EXERCISE AIM: Rewrite the listing starting with the line that contains "state / province: Ohio" and going on through the line that contains "scientific name: Delonix regia", with "locality" changed to "site" and everything else left as it is. Give only those lines.

---

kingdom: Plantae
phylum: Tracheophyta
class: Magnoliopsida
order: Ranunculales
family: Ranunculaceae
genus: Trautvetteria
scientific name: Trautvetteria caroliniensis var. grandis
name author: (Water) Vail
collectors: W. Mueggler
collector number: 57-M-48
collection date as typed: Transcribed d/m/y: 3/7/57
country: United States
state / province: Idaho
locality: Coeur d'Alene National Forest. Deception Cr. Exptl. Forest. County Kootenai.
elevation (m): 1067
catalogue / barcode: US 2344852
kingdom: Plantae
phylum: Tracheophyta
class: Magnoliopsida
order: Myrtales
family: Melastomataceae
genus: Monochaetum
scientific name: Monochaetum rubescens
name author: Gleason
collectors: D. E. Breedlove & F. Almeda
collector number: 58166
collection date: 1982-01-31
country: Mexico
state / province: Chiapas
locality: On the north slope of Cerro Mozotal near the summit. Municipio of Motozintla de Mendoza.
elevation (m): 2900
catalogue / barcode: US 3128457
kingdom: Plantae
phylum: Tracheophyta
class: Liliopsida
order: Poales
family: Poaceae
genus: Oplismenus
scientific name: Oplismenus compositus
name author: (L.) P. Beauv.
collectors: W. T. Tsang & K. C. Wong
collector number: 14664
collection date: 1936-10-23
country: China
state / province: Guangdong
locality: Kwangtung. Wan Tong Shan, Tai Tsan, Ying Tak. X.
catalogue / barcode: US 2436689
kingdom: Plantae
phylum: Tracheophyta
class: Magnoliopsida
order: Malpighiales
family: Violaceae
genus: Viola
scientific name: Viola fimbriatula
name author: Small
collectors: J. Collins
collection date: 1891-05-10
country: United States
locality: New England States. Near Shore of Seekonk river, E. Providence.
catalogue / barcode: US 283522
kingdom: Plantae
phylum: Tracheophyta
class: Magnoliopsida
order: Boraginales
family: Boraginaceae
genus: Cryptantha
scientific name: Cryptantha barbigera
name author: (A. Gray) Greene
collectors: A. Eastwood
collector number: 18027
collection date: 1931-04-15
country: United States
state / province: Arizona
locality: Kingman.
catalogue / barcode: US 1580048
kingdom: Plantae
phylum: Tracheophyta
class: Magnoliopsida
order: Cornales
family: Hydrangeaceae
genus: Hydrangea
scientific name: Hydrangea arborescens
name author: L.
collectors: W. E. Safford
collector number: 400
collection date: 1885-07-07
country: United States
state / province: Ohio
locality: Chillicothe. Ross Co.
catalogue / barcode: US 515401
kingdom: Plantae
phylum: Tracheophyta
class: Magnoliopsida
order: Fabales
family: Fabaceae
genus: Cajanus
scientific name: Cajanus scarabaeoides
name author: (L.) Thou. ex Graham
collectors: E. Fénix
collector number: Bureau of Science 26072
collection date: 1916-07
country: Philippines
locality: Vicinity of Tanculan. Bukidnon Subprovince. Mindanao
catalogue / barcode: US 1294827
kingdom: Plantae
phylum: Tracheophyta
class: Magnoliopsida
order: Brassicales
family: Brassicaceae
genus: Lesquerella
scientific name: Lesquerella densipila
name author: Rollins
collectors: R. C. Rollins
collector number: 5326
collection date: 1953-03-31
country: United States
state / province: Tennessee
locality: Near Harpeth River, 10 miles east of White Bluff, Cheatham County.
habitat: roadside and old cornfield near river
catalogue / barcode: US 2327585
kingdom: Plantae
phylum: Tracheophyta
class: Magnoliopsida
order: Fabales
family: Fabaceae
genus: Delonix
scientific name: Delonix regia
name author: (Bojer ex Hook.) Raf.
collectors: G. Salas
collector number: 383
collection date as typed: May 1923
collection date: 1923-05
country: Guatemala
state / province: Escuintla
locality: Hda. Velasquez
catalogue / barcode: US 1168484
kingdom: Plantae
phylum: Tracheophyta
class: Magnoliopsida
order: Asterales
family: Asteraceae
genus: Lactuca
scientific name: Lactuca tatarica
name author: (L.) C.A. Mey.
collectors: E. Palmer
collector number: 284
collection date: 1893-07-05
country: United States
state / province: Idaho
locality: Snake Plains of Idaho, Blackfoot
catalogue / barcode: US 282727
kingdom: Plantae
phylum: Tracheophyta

---

EXERCISE RESPONSE:
state / province: Ohio
site: Chillicothe. Ross Co.
catalogue / barcode: US 515401
kingdom: Plantae
phylum: Tracheophyta
class: Magnoliopsida
order: Fabales
family: Fabaceae
genus: Cajanus
scientific name: Cajanus scarabaeoides
name author: (L.) Thou. ex Graham
collectors: E. Fénix
collector number: Bureau of Science 26072
collection date: 1916-07
country: Philippines
site: Vicinity of Tanculan. Bukidnon Subprovince. Mindanao
catalogue / barcode: US 1294827
kingdom: Plantae
phylum: Tracheophyta
class: Magnoliopsida
order: Brassicales
family: Brassicaceae
genus: Lesquerella
scientific name: Lesquerella densipila
name author: Rollins
collectors: R. C. Rollins
collector number: 5326
collection date: 1953-03-31
country: United States
state / province: Tennessee
site: Near Harpeth River, 10 miles east of White Bluff, Cheatham County.
habitat: roadside and old cornfield near river
catalogue / barcode: US 2327585
kingdom: Plantae
phylum: Tracheophyta
class: Magnoliopsida
order: Fabales
family: Fabaceae
genus: Delonix
scientific name: Delonix regia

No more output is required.